26

I have a program where I am currently using a concurrent.futures.ThreadPoolExecutor to run multiple tasks concurrently. These tasks are typically I/O bound, involving access to local databases and remote REST APIs. However, these tasks could themselves be split into subtasks, which would also benefit from concurrency.

What I am hoping is that it is safe to use a concurrent.futures.ThreadPoolExecutor within the tasks. I have coded up a toy example, which seems to work:

import concurrent.futures


def inner(i, j):
    return i, j, i**j


def outer(i):
    with concurrent.futures.ThreadPoolExecutor(max_workers=5) as executor:
        futures = {executor.submit(inner, i, j): j for j in range(5)}
        results = []
        for future in concurrent.futures.as_completed(futures):
            results.append(future.result())
    return results


def main():
    with concurrent.futures.ThreadPoolExecutor(max_workers=5) as executor:
        futures = {executor.submit(outer, i): i for i in range(10)}
        results = []
        for future in concurrent.futures.as_completed(futures):
            results.extend(future.result())
    print(results)


if __name__ == "__main__":
    main()

Although this toy example seems to work, I'd like some confidence that this is intentional. I would hope it is, because otherwise it would not be safe to use the executor to execute arbitrary code, in case it also used concurrent.futures to exploit concurrency.

Bharel
  • 23,672
  • 5
  • 40
  • 80
Andrew McLean
  • 383
  • 4
  • 11
  • Mhhh think you should avoid fork-bomb. Did you take any measure of time spent before and after sub threading ? – cgte Jun 22 '18 at 13:21
  • This answer also proved informative to me https://stackoverflow.com/questions/69736380/using-nested-asyncio-gather-inside-another-asyncio-gather – rtviii May 03 '23 at 23:56

1 Answers1

8

There is absolutely no issue with spawning threads from other threads. Your case is no different.

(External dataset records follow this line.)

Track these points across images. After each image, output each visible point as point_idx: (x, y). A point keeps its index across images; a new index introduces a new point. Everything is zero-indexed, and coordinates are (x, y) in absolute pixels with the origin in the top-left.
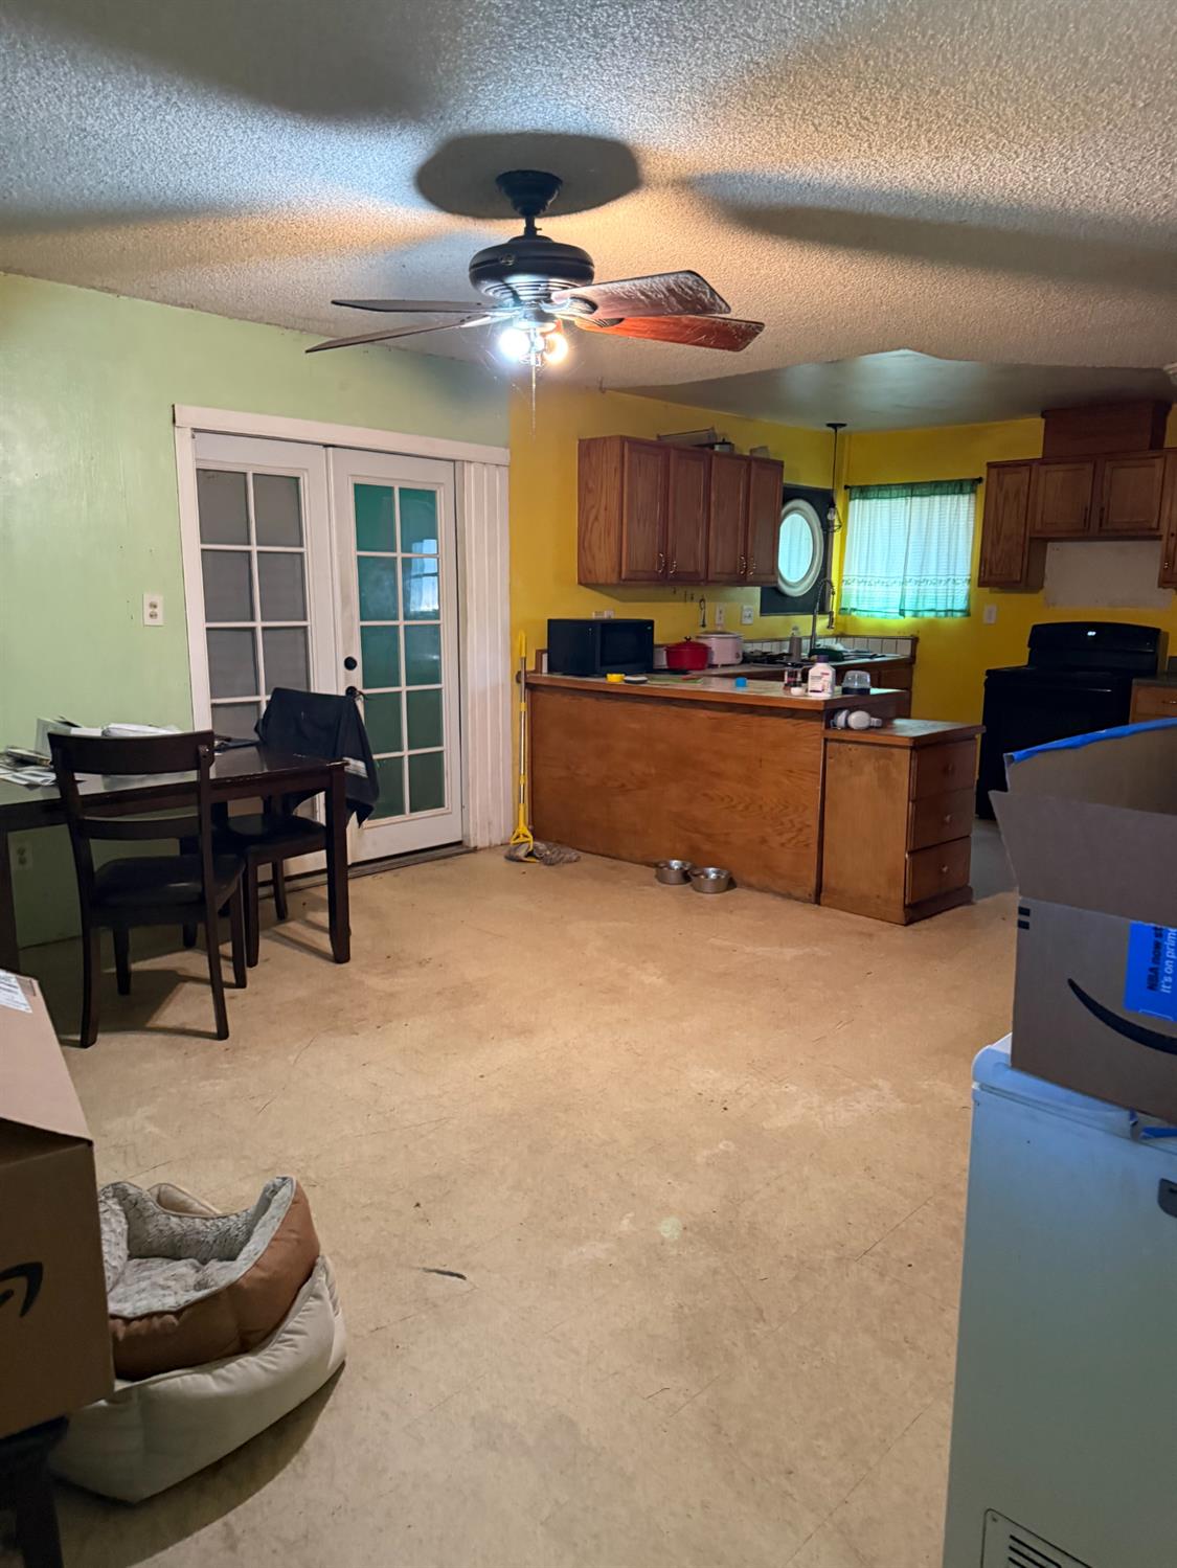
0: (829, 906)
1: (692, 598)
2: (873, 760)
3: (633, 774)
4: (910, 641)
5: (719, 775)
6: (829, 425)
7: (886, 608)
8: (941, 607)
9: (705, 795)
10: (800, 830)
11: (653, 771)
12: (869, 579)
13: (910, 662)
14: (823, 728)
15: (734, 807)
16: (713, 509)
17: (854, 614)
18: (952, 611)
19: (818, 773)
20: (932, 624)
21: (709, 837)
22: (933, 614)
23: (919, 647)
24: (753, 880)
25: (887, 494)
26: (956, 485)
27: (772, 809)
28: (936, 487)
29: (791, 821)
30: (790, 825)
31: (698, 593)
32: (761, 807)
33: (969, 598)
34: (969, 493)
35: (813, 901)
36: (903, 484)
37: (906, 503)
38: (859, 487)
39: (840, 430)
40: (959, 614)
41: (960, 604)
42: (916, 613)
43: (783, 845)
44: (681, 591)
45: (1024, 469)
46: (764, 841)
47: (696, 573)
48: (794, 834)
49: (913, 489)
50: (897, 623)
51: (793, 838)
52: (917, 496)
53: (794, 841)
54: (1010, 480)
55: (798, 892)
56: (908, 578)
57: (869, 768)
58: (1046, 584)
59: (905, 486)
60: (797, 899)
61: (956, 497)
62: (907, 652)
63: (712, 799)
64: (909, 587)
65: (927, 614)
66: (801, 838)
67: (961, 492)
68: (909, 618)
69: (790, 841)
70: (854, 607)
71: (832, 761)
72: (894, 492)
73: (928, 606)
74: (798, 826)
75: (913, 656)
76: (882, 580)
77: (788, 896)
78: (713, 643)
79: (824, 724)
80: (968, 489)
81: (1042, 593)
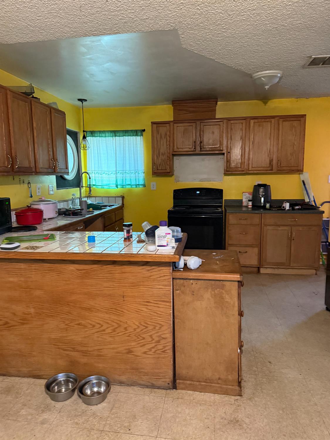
0: (182, 389)
1: (24, 182)
2: (210, 290)
3: (14, 314)
4: (121, 198)
5: (89, 309)
6: (79, 100)
7: (109, 184)
8: (133, 183)
9: (79, 324)
10: (158, 342)
11: (32, 311)
12: (100, 172)
13: (122, 207)
14: (171, 271)
15: (104, 330)
16: (35, 131)
17: (94, 187)
18: (138, 185)
19: (170, 302)
20: (130, 191)
21: (85, 353)
22: (130, 186)
23: (125, 200)
24: (123, 378)
25: (103, 135)
26: (134, 132)
27: (135, 330)
28: (125, 133)
29: (151, 336)
30: (150, 339)
31: (27, 179)
32: (126, 329)
33: (144, 179)
34: (140, 136)
35: (171, 388)
36: (110, 131)
37: (113, 140)
38: (91, 131)
39: (84, 103)
40: (141, 186)
41: (142, 182)
42: (123, 186)
43: (145, 353)
44: (17, 178)
45: (167, 125)
46: (130, 352)
47: (30, 168)
48: (153, 345)
49: (115, 133)
50: (114, 191)
51: (153, 348)
52: (117, 136)
53: (153, 350)
54: (163, 130)
55: (160, 383)
56: (117, 171)
57: (207, 295)
58: (175, 173)
59: (112, 132)
60: (159, 388)
61: (135, 137)
62: (121, 202)
63: (85, 327)
64: (118, 175)
65: (127, 186)
66: (160, 347)
67: (137, 135)
68: (120, 188)
69: (150, 350)
70: (95, 184)
71: (178, 292)
72: (107, 134)
73: (127, 183)
74: (157, 339)
75: (123, 204)
76: (106, 172)
77: (153, 386)
78: (42, 206)
79: (172, 268)
80: (140, 134)
81: (173, 177)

Sooner or later though, the overhead of spawning threads will be quite high, and spawning more threads will actually cause your software to slow down.

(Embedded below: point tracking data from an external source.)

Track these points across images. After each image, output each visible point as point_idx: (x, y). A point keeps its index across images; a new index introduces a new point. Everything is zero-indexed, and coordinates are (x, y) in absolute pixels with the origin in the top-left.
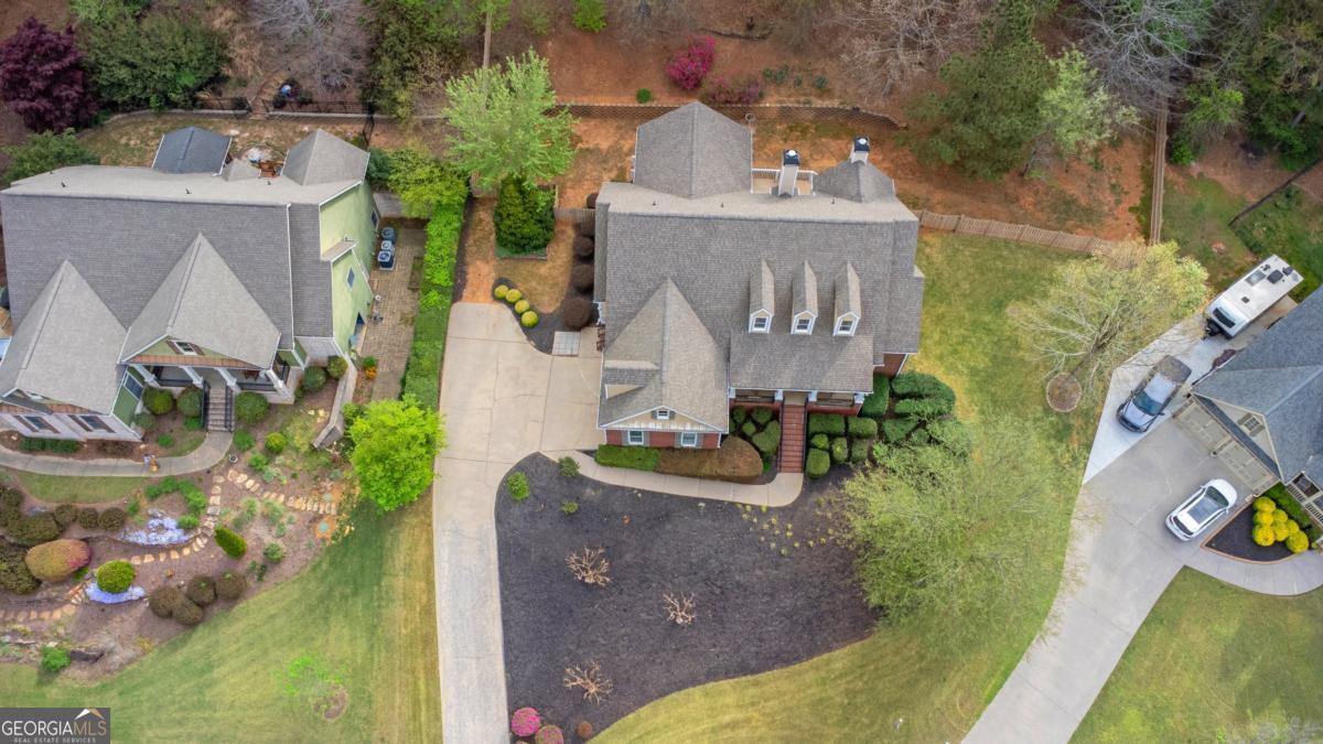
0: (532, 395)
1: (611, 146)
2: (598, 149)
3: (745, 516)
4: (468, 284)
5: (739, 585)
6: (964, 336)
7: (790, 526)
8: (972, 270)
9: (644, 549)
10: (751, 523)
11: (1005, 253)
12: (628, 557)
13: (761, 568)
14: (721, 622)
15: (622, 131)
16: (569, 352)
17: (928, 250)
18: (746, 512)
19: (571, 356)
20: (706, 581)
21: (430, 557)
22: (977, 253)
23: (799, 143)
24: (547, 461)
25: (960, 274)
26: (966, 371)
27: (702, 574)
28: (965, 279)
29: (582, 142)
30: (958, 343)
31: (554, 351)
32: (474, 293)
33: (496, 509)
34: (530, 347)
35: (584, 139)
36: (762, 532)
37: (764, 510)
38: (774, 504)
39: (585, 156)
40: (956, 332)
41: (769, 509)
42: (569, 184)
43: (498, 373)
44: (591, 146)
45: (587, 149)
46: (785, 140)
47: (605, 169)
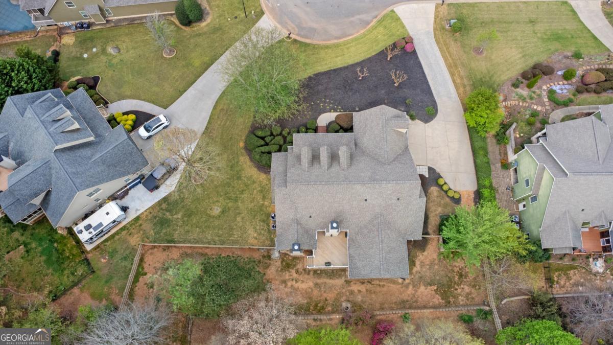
0: (433, 148)
1: (419, 288)
2: (425, 286)
3: (340, 107)
4: (472, 200)
5: (339, 89)
6: (243, 194)
7: (322, 107)
8: (235, 227)
9: (377, 95)
10: (337, 106)
11: (217, 239)
12: (383, 92)
13: (331, 95)
14: (345, 80)
15: (414, 299)
16: (420, 167)
17: (255, 235)
18: (340, 109)
19: (419, 166)
20: (352, 89)
21: (457, 90)
22: (231, 237)
23: (319, 299)
24: (421, 120)
25: (241, 224)
26: (243, 178)
27: (353, 91)
28: (239, 222)
29: (435, 290)
30: (245, 190)
31: (427, 168)
32: (469, 196)
33: (437, 105)
34: (438, 170)
35: (433, 293)
36: (332, 104)
37: (332, 111)
38: (328, 114)
39: (431, 281)
40: (246, 195)
41: (330, 112)
42: (436, 262)
43: (449, 157)
44: (429, 287)
45: (431, 285)
46: (326, 300)
47: (420, 273)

I highly suggest using a library like asyncio which beautifully handles tasks asynchronously. It does so by using one thread with non-blocking io. The results will probably be even faster than with normal threads, as the overhead is much less significant.

If you do not wish to use asyncio, why not create another pool executor inside main, and pass it on to the outer() function? This way, instead of 25 (5x5) threads, you will have a maximum of 10 (2x5) which is much more reasonable?

You cannot pass the same main() executor which calls outer() to outer() as it might cause a deadlock (by each outer() waiting for another outer() to finish before they can schedule inner()).

Bharel
  • 23,672
  • 5
  • 40
  • 80